You could supplement it with foraged mushrooms, greens and critters.
I don't stockpile food for when the "SHTF", I stockpile food because I have 4 growing boys and buying in bulk when it is on sale, in season, or the cow/pig is ready is the only way to go.
You might also try BePrepared.com, which sells supplies for long-term food storage and emergency essentials, ranging from MREs, self-powering flashlight/radios, to cans of dried food. The long-storage foods don't taste too bad when cooked properly, and you can get cookbooks specifically for that if you don't know how to prepare them. It has most of everything you need to get and keep a rotating storage. Be warned, this takes up a lot of room in the standard home. You may have to take up most of the free space in your garage, under beds, ect. It is strongly recommended that you elevate the food canisters by putting a pallet or two-by-fours under them.

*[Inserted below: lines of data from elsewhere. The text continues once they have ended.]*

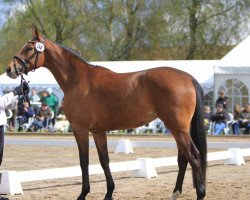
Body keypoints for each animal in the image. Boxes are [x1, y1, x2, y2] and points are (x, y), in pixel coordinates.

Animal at [5, 27, 207, 200]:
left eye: (29, 48)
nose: (9, 69)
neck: (78, 80)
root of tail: (188, 77)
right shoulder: (98, 131)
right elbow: (104, 160)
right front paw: (109, 193)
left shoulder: (80, 129)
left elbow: (84, 161)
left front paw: (83, 194)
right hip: (177, 128)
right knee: (183, 158)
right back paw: (175, 193)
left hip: (177, 127)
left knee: (195, 157)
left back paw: (200, 193)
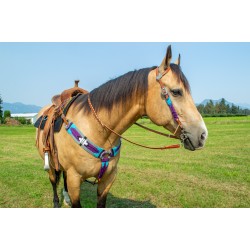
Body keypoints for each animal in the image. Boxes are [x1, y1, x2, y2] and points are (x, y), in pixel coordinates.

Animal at [35, 45, 207, 207]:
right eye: (176, 92)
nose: (203, 135)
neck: (98, 130)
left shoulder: (107, 179)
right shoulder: (74, 179)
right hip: (51, 165)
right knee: (53, 182)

My sister (and most of my family) is LDS, and she is determined to get everything she needs for food storage for at least a two-year supply by March, and she's dragging everyone in her ward with her. So far she's got everything from several cabinets of long-storage food, to a bucket/plunge-washer setup for washing clothes without electricity. She's on a charge about water purification just now.
Stockpiling food is one thing and I don't think it's a horrible idea, though I don't buy into the gloom and doom that seems to be running a bit rampant here. Maybe it's been mentioned in this thread and I've missed it, but all the stockpiled top ramen you can fit into your basement isn't worth as much as true survival skills.

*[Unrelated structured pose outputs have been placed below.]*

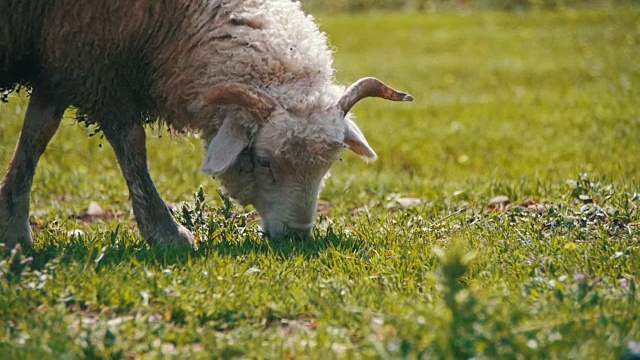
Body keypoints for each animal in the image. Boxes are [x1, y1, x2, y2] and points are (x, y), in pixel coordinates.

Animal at [0, 0, 412, 248]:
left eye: (331, 164)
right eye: (263, 161)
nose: (296, 236)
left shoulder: (61, 57)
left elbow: (36, 135)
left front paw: (13, 226)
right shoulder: (91, 57)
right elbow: (131, 144)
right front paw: (165, 232)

And if the world really does go to hell the way some of you are predicting, one of your best survival tools is going to be your trigger finger.

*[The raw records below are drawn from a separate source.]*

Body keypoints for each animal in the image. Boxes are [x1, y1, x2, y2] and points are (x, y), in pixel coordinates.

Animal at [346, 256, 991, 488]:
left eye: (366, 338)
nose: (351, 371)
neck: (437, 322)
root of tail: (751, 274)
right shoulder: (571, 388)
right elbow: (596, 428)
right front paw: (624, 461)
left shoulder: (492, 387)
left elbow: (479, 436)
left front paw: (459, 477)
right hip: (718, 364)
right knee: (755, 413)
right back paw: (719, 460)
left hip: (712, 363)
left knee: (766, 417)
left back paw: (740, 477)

Anyway, it really isn't all that difficult going for weeks and even months without taking a trip to the store. We do it in rural/remote Alaska all the time.
Stockpiling food is one thing and I don't think it's a horrible idea, though I don't buy into the gloom and doom that seems to be running a bit rampant here. Maybe it's been mentioned in this thread and I've missed it, but all the stockpiled top ramen you can fit into your basement isn't worth as much as true survival skills.
And if the world really does go to hell the way some of you are predicting, one of your best survival tools is going to be your trigger finger.
Anyway, it really isn't all that difficult going for weeks and even months without taking a trip to the store. We do it in rural/remote Alaska all the time.
people who live in the countryside or even in rural Alaska is one thing. but most people living in the city dont know where they are going to buy their next meal from, let alone next weeks or next months.
people always tell me that I am foolish for putting food back in case of hard times, but I just look at it as another insurance policy.
to those that would say that they will just steal anothers food (looters) in case of some gloom and doom of the future, just to let you know, the people who stockpile do not only put food back, they also put firearms and ammo back as well, plus they are for the most part better shots than you as they actually practice.
Stockpiling food is one thing and I don't think it's a horrible idea, though I don't buy into the gloom and doom that seems to be running a bit rampant here. Maybe it's been mentioned in this thread and I've missed it, but all the stockpiled top ramen you can fit into your basement isn't worth as much as true survival skills.
And if the world really does go to hell the way some of you are predicting, one of your best survival tools is going to be your trigger finger.
Anyway, it really isn't all that difficult going for weeks and even months without taking a trip to the store. We do it in rural/remote Alaska all the time.
I think most people realize that being able to raise your own food/hunt for food are valuable skills, but having a stockpile will help if your crops go bad/you can't find game etc. Its a safety net for times when crops/livestock can not produce.